• EXERCISE DETAILS: Of the entries below, return exactly those lines that fall between the one containing "nose: (69, 357)" and the one containing "right wrist: (3, 678)", the two end lines included.

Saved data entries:
+---+

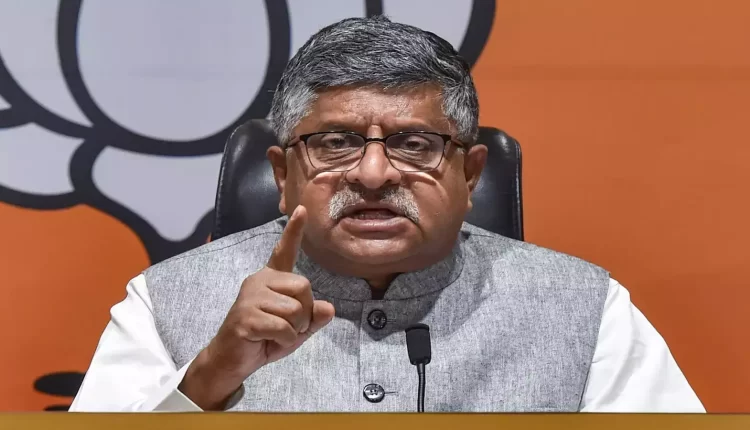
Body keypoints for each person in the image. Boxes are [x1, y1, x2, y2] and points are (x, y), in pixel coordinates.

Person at [70, 16, 704, 413]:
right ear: (283, 175)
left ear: (471, 174)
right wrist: (207, 381)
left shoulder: (585, 308)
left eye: (415, 144)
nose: (373, 174)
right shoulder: (165, 301)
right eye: (335, 142)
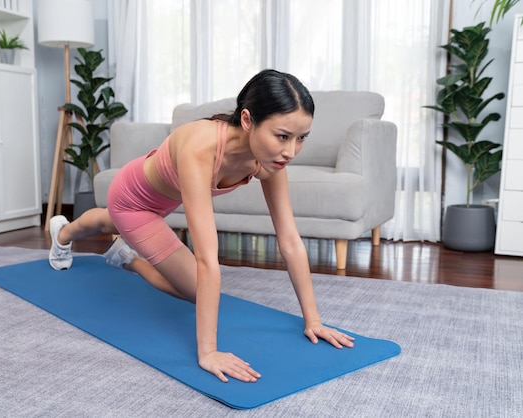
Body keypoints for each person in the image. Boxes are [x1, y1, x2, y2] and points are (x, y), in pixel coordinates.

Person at [48, 69, 355, 383]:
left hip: (163, 199)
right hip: (132, 200)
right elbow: (207, 257)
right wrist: (208, 352)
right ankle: (103, 249)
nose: (291, 151)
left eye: (301, 138)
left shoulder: (270, 161)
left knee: (106, 219)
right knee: (197, 287)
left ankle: (74, 233)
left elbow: (289, 240)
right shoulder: (201, 147)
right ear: (248, 120)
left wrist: (313, 320)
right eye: (282, 136)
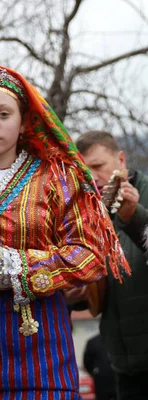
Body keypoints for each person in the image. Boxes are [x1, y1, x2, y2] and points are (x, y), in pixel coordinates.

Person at [0, 64, 129, 399]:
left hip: (43, 356)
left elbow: (91, 256)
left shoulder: (58, 178)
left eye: (3, 113)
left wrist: (6, 262)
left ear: (23, 121)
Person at [76, 130, 148, 400]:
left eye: (98, 166)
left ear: (121, 159)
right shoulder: (90, 216)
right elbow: (97, 291)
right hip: (121, 365)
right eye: (85, 172)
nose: (92, 178)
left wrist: (133, 216)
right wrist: (76, 297)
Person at [83, 334, 116, 400]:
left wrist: (95, 373)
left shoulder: (92, 341)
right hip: (118, 379)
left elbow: (87, 362)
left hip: (100, 380)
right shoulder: (119, 339)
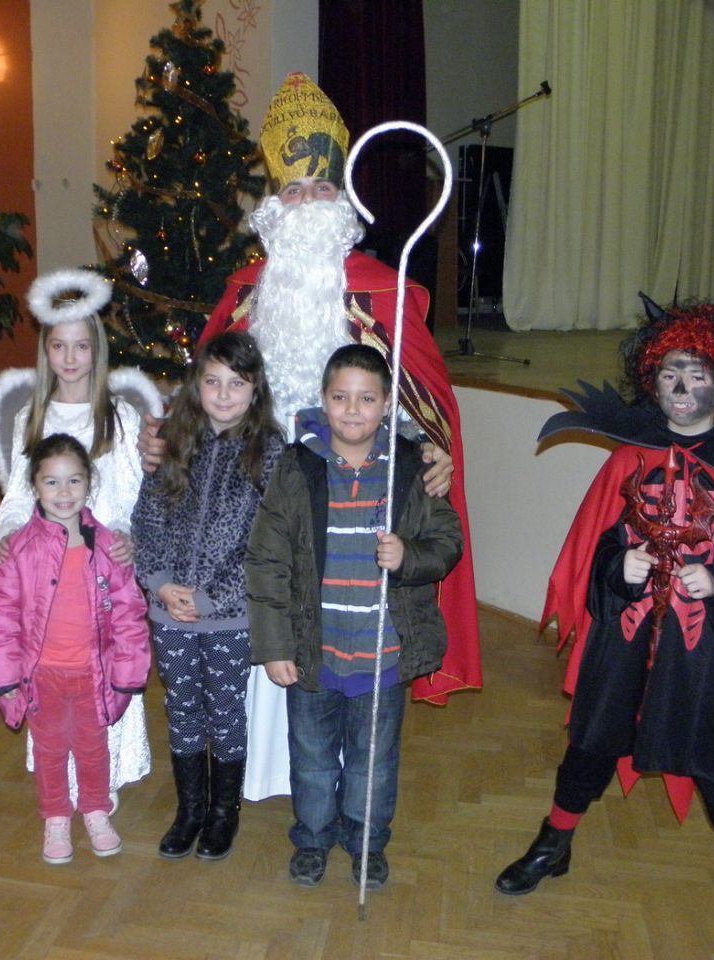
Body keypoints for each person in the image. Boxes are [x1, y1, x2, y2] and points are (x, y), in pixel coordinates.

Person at [140, 72, 481, 802]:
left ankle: (329, 783)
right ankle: (253, 774)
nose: (307, 202)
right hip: (244, 513)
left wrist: (432, 451)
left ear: (340, 201)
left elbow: (422, 398)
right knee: (259, 603)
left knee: (336, 634)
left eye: (320, 188)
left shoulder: (382, 290)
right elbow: (205, 387)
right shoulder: (245, 291)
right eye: (293, 191)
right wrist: (166, 436)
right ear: (274, 205)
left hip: (347, 511)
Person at [494, 295, 714, 960]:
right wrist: (619, 565)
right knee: (589, 746)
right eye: (670, 373)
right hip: (627, 638)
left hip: (707, 654)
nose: (681, 388)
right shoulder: (629, 460)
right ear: (652, 380)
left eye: (697, 375)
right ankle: (554, 842)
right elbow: (592, 550)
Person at [246, 344, 465, 889]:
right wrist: (275, 645)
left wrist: (409, 556)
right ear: (323, 400)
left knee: (374, 764)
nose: (352, 410)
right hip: (313, 653)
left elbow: (447, 541)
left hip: (380, 654)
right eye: (341, 397)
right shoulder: (296, 467)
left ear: (387, 404)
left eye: (367, 399)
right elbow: (267, 559)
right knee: (313, 761)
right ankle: (313, 838)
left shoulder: (413, 468)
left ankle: (367, 840)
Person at [0, 268, 162, 811]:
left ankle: (105, 779)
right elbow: (20, 491)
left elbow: (129, 494)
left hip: (100, 570)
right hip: (48, 572)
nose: (69, 357)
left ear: (96, 350)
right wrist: (10, 533)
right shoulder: (33, 418)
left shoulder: (118, 417)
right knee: (54, 665)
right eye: (59, 346)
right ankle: (59, 783)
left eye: (81, 346)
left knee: (102, 665)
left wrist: (124, 536)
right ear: (45, 351)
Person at [131, 330, 285, 861]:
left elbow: (265, 544)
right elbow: (148, 519)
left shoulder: (270, 453)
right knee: (182, 708)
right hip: (168, 611)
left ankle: (223, 814)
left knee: (225, 711)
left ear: (255, 389)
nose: (223, 394)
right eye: (213, 381)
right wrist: (160, 583)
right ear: (196, 384)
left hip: (228, 617)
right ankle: (190, 810)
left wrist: (212, 597)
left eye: (236, 383)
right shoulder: (175, 441)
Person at [0, 434, 152, 864]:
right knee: (50, 749)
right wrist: (3, 678)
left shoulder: (109, 547)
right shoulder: (19, 549)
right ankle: (55, 817)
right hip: (42, 676)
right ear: (34, 486)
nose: (64, 492)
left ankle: (96, 811)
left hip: (93, 673)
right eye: (51, 482)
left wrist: (127, 674)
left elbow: (129, 613)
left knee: (93, 747)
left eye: (74, 480)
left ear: (89, 483)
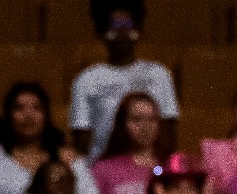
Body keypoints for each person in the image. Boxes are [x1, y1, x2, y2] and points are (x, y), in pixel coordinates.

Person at [70, 0, 178, 161]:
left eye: (127, 25)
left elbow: (169, 133)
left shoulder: (158, 74)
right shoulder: (87, 79)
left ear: (138, 28)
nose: (122, 32)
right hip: (102, 166)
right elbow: (81, 140)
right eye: (114, 26)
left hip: (147, 165)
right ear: (102, 30)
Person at [92, 94, 169, 194]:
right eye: (136, 119)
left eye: (152, 119)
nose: (145, 127)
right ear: (122, 124)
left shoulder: (170, 167)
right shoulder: (104, 170)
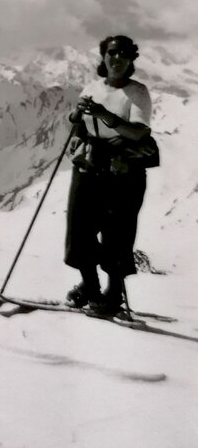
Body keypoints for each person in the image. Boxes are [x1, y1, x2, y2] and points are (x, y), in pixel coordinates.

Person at [64, 34, 155, 314]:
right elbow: (80, 124)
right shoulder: (91, 88)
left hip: (122, 168)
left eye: (123, 53)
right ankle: (91, 288)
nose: (117, 58)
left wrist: (105, 115)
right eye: (112, 52)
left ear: (131, 59)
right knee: (80, 227)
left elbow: (138, 132)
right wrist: (77, 119)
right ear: (104, 56)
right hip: (92, 163)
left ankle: (113, 294)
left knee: (117, 233)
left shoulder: (137, 92)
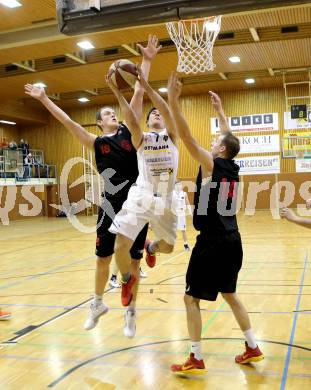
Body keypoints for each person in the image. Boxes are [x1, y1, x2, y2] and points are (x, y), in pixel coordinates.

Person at [25, 35, 161, 338]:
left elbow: (138, 91)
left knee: (134, 263)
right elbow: (67, 123)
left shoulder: (130, 129)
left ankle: (131, 312)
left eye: (114, 112)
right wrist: (44, 99)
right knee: (102, 258)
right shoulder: (96, 142)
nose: (113, 114)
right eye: (107, 115)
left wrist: (147, 61)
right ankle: (97, 303)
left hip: (135, 203)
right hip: (111, 204)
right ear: (99, 124)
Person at [167, 72, 264, 374]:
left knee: (190, 298)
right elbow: (230, 141)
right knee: (230, 294)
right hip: (233, 240)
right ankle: (252, 346)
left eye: (215, 141)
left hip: (211, 242)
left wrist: (173, 101)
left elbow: (186, 137)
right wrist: (220, 113)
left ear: (220, 150)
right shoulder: (232, 166)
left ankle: (195, 357)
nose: (211, 143)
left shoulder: (212, 164)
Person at [106, 65, 179, 314]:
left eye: (160, 113)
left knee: (168, 247)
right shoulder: (142, 138)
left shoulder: (172, 136)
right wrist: (117, 91)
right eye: (153, 114)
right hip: (142, 194)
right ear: (147, 122)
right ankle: (127, 280)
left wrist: (147, 86)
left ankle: (150, 247)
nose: (158, 114)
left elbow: (169, 111)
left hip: (167, 199)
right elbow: (130, 119)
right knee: (119, 246)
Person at [173, 181, 192, 251]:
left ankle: (186, 245)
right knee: (173, 230)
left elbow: (187, 203)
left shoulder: (184, 194)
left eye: (180, 185)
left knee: (183, 230)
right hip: (174, 214)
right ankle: (171, 244)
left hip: (182, 215)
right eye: (177, 185)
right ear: (175, 186)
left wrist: (190, 212)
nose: (179, 186)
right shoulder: (172, 194)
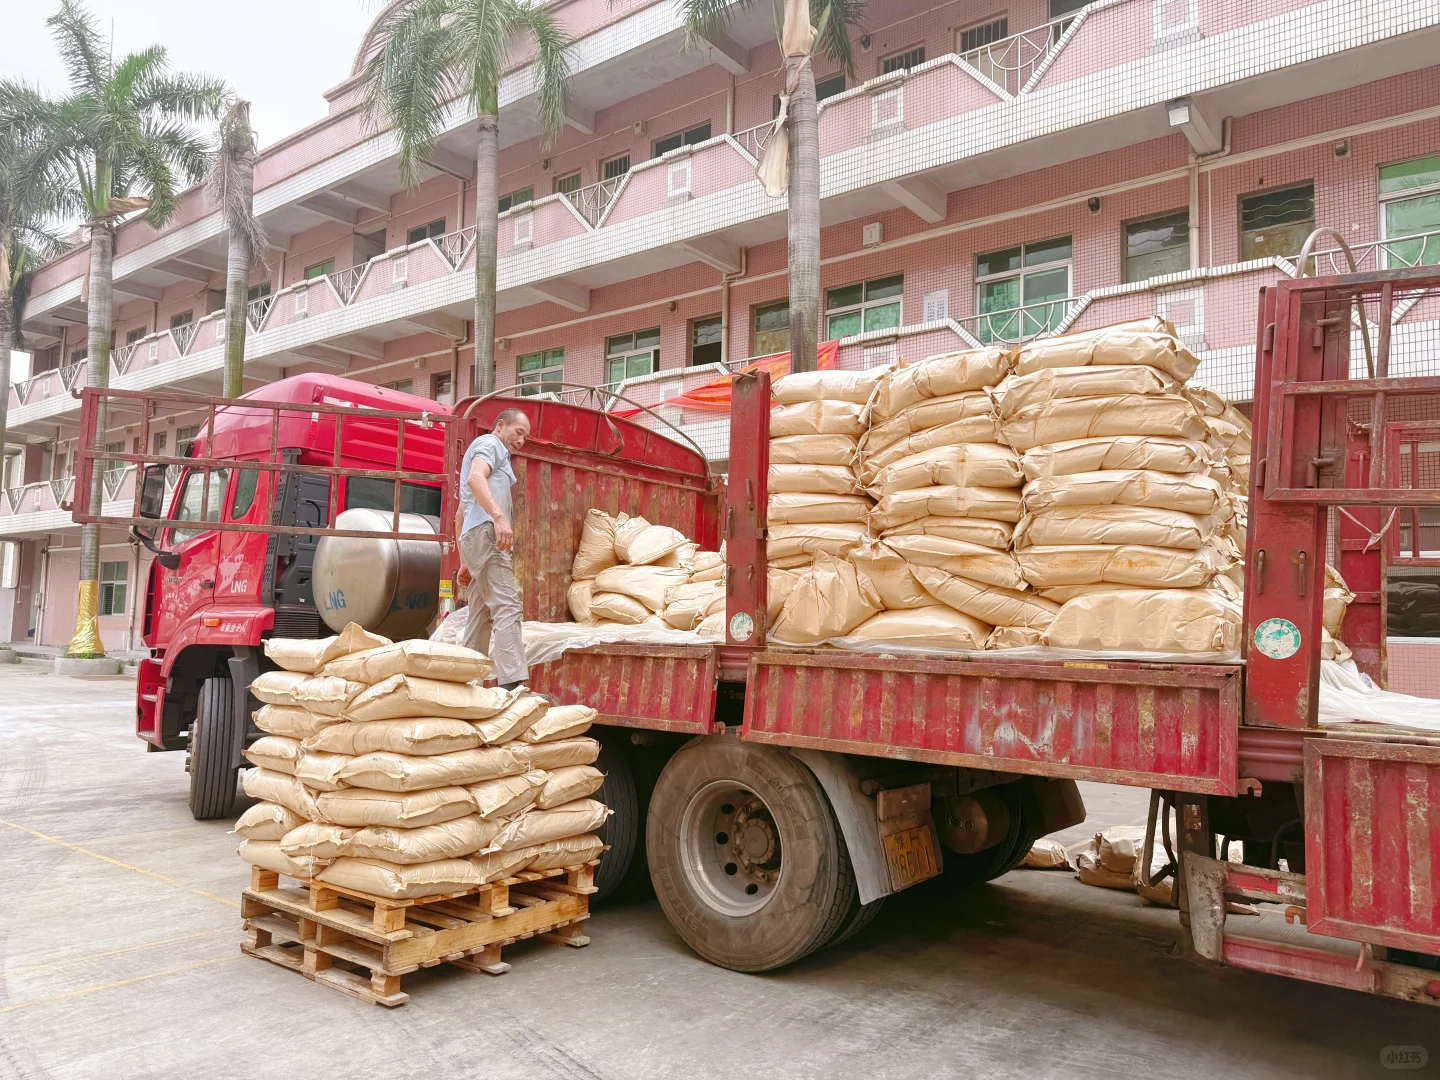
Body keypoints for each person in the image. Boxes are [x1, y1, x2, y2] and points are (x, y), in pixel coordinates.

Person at [456, 407, 531, 689]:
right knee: (506, 606)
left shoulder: (485, 450)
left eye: (526, 437)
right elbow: (476, 479)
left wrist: (466, 561)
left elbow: (461, 514)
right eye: (518, 432)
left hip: (475, 541)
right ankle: (513, 685)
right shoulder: (491, 444)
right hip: (488, 536)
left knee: (480, 613)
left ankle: (464, 683)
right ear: (500, 425)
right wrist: (499, 517)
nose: (521, 441)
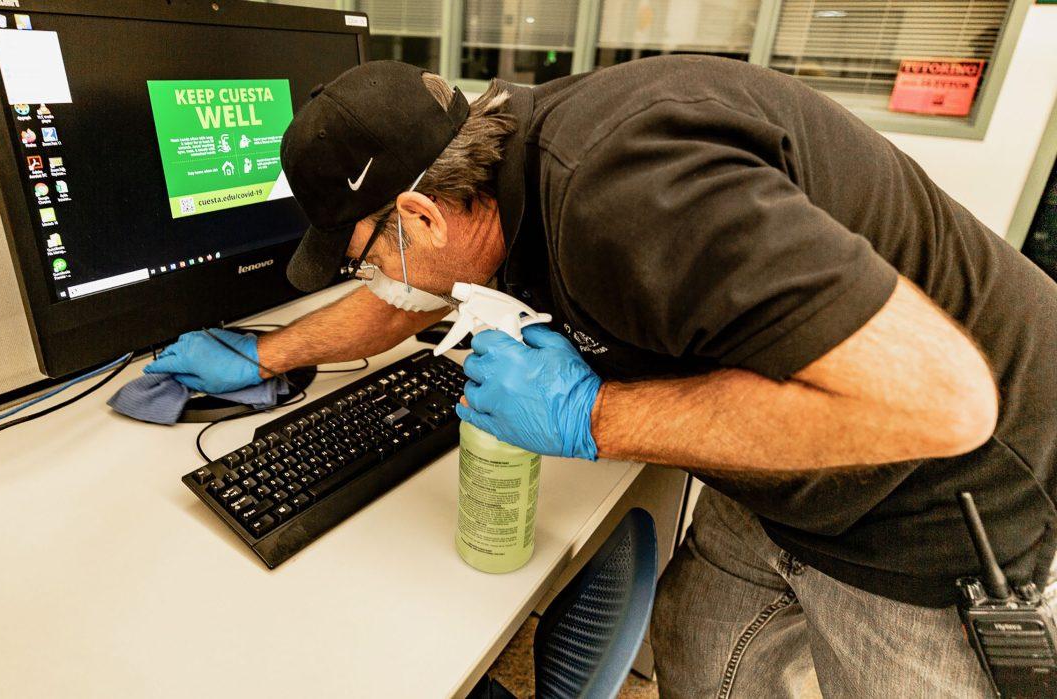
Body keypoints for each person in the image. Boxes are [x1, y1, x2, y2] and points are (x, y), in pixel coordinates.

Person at [147, 59, 1057, 696]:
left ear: (419, 214)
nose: (368, 281)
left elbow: (944, 404)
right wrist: (265, 354)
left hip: (949, 498)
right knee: (704, 655)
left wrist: (595, 415)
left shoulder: (629, 196)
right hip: (793, 472)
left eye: (358, 258)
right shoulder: (503, 154)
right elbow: (417, 285)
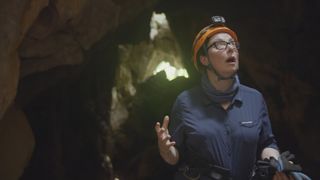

+---+

• EXERCISE RESPONSE:
nose: (69, 357)
left ear: (96, 350)
right wrist: (10, 533)
right shoulder: (33, 418)
left shoulder: (118, 417)
right knee: (54, 665)
right eye: (59, 346)
right ankle: (59, 783)
left eye: (81, 346)
left knee: (102, 665)
left wrist: (124, 536)
right ear: (45, 351)
Person at [131, 330, 285, 861]:
left elbow: (265, 544)
right elbow: (148, 519)
left shoulder: (270, 453)
right knee: (182, 708)
right hip: (168, 611)
left ankle: (223, 814)
left knee: (225, 711)
left ear: (255, 389)
nose: (223, 394)
right eye: (213, 381)
right wrist: (160, 583)
right ear: (196, 384)
left hip: (228, 617)
right ankle: (190, 810)
left wrist: (212, 597)
left eye: (236, 383)
right shoulder: (175, 441)
Person at [0, 434, 152, 864]:
right knee: (50, 749)
right wrist: (3, 678)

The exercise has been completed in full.